───── AVAILABLE RECORDS ─────

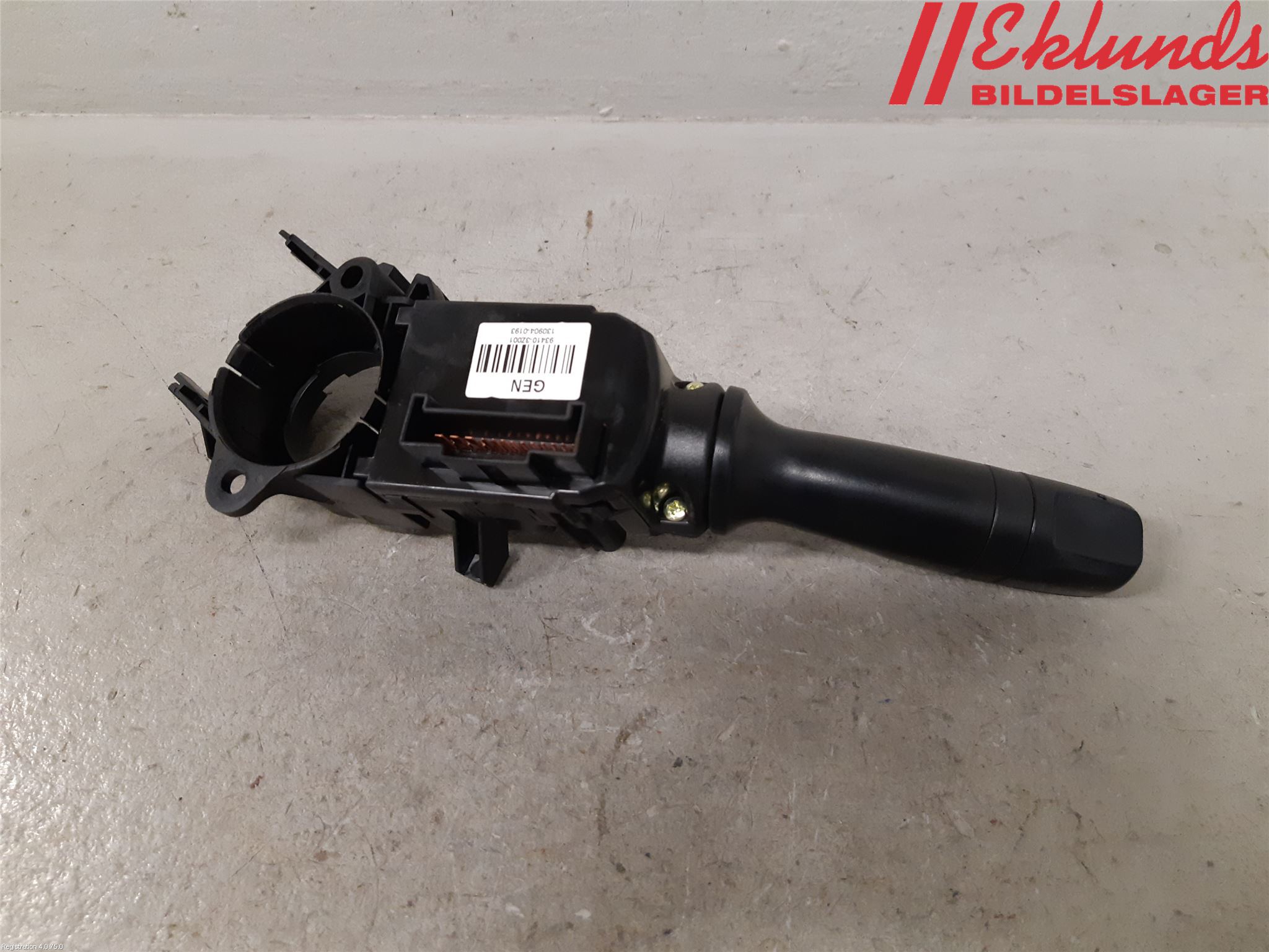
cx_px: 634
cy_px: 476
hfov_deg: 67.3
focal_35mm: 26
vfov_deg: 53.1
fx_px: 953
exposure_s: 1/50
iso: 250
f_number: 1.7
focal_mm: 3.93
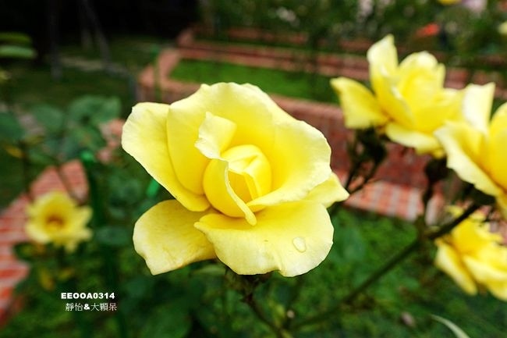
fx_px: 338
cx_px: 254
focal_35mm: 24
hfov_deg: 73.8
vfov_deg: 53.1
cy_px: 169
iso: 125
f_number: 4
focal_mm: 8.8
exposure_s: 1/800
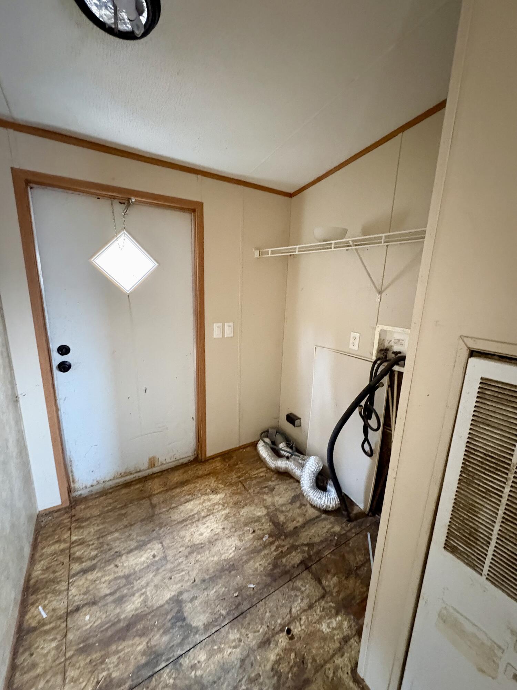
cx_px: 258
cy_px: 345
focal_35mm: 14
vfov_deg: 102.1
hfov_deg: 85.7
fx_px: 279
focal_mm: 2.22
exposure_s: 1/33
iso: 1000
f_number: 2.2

─────

ACTIVITY: Output exactly the line containing "focal_35mm: 14" together with every line after it, ending at the final line of the entries.

REPLY TO THE TASK:
focal_35mm: 14
vfov_deg: 102.1
hfov_deg: 85.7
fx_px: 279
focal_mm: 2.22
exposure_s: 1/33
iso: 1000
f_number: 2.2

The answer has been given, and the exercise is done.